EXCERPT TO READ>
Big Egg recently sat down with Becks Montgomery, Head of Creative at Recipe Advertising; we asked her to share her tips for anyone wanting to make a breakthrough in the industry, as well as some highlights from her career thus far.
You can watch the full interview below - we've marked out the chapters for you!
Alternatively you can scroll beneath it to read through a transcript, please note that some answers' wording will differ from the live commentary for legibility purposes.
I am head of creative at Recipe Advertising. I oversee all of the creative production of adverts, and any kind of social media adverts or cinema spots. Anything that advertises products I oversee.
My day to day is overseeing a team of five Product Producers and two creative managers. Within creative production at Recipe I have two internal departments. One department is run by my colleague, Kieran, who oversees more of the post production stuff. Then we also have our "new biz" kind of briefs: our other creative lead, Dom oversees any new briefs that come in.
Our biggest partners that we work with, are usually Sky, Channel Four, so they'll come to us. These days, a lot of advertising is around partnerships. So, for example, we did the Ford documentary series on Channel Four. It provides clients with a platform where the audience really resonates well with the brands. You can create idents, or 30 second adverts that partner both Ford with Channel Four.
Apart from that, I manage the whole team, make sure the creative is really good. I also do the more traditional role of Creative Director as well, if we do win a job, depending on the job, I would then be the creative director across that job and go to the shoots and speak to clients; make sure that we're not only meeting our own creative needs, but what the client needs (because after all they're paying!).

ENTRIES SHOWN>
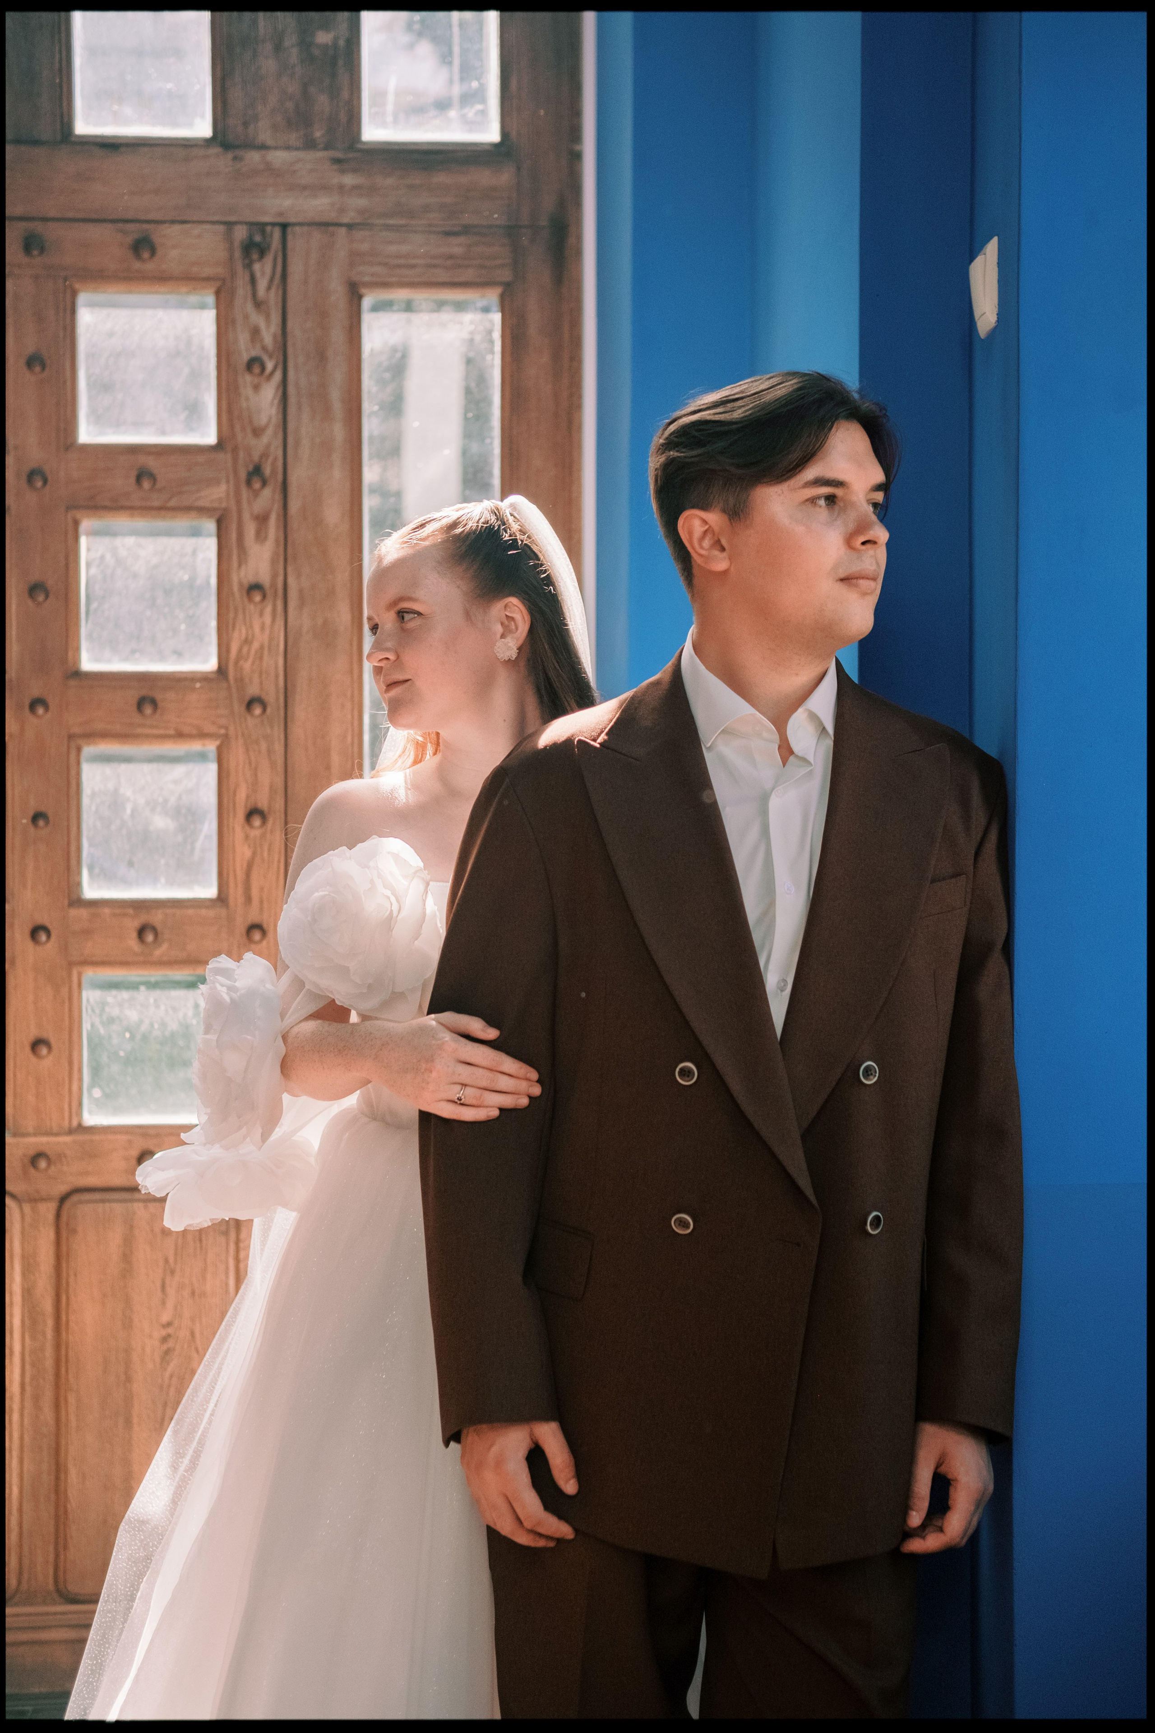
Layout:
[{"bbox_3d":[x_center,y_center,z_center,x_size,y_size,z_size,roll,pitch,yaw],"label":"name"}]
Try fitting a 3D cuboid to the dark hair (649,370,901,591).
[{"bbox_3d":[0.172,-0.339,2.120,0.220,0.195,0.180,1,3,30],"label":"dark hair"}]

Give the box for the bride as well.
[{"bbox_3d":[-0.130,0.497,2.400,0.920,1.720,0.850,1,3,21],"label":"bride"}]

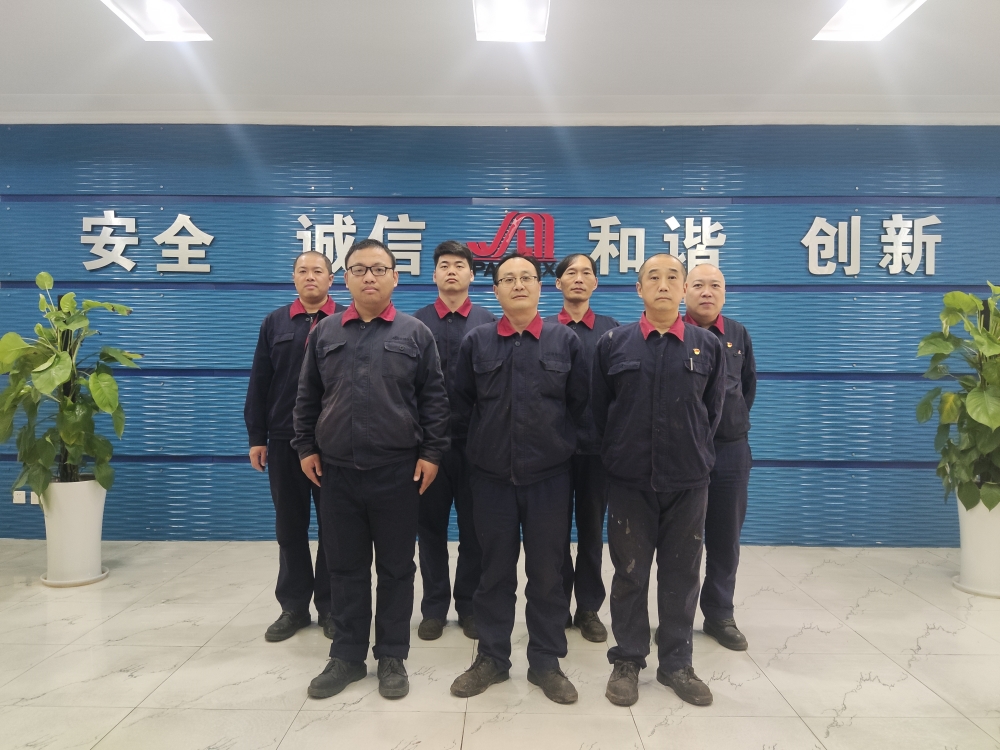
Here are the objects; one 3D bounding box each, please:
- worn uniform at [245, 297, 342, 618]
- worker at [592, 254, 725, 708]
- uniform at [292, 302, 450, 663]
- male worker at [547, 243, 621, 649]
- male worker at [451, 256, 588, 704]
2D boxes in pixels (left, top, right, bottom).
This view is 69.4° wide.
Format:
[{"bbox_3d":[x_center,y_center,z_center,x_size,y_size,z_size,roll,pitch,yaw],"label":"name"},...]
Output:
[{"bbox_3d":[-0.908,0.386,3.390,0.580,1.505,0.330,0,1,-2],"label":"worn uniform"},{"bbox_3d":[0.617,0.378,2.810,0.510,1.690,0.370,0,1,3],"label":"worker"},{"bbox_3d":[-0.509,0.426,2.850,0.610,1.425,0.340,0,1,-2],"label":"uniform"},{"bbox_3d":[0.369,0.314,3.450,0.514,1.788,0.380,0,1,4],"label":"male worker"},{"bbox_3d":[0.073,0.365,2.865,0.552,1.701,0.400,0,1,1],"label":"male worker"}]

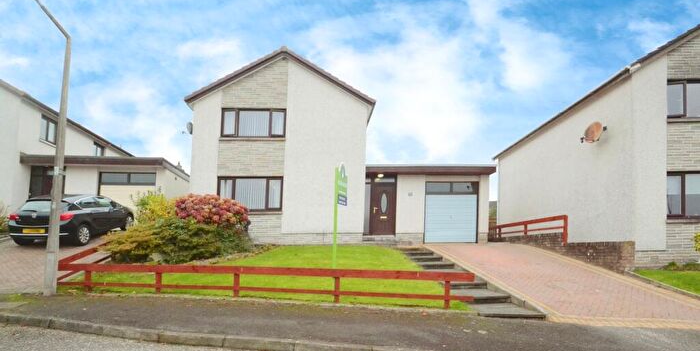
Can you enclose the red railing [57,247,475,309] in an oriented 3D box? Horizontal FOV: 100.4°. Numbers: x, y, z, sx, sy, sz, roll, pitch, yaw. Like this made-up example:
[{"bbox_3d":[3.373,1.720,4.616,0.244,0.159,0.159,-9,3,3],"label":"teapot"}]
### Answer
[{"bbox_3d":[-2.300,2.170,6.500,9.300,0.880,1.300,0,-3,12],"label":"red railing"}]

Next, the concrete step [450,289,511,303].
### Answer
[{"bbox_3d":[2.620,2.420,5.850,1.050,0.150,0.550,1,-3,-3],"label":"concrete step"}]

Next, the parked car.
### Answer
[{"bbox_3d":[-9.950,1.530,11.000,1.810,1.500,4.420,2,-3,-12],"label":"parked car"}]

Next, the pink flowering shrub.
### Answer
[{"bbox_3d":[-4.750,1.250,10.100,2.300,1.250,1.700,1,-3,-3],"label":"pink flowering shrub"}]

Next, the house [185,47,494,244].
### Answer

REQUIRED ACTION 1> Reproduce the passage of the Becks Montgomery interview starting with "Alternatively you can" and going on through "for legibility purposes.".
REQUIRED ACTION 2> According to the Becks Montgomery interview, are these statements correct? (a) She manages five Product Producers and two creative managers. (b) Kieran handles the new briefs that come in. (c) The Ford documentary series ran on Sky.
The listing was drawn from a separate source and has no connection to the interview.

EXERCISE RESPONSE 1>
Alternatively you can scroll beneath it to read through a transcript, please note that some answers' wording will differ from the live commentary for legibility purposes.

EXERCISE RESPONSE 2>
(a) Yes: "overseeing a team of five Product Producers and two creative managers"
(b) No: "our other creative lead, Dom oversees any new briefs that come in"
(c) No: "we did the Ford documentary series on Channel Four"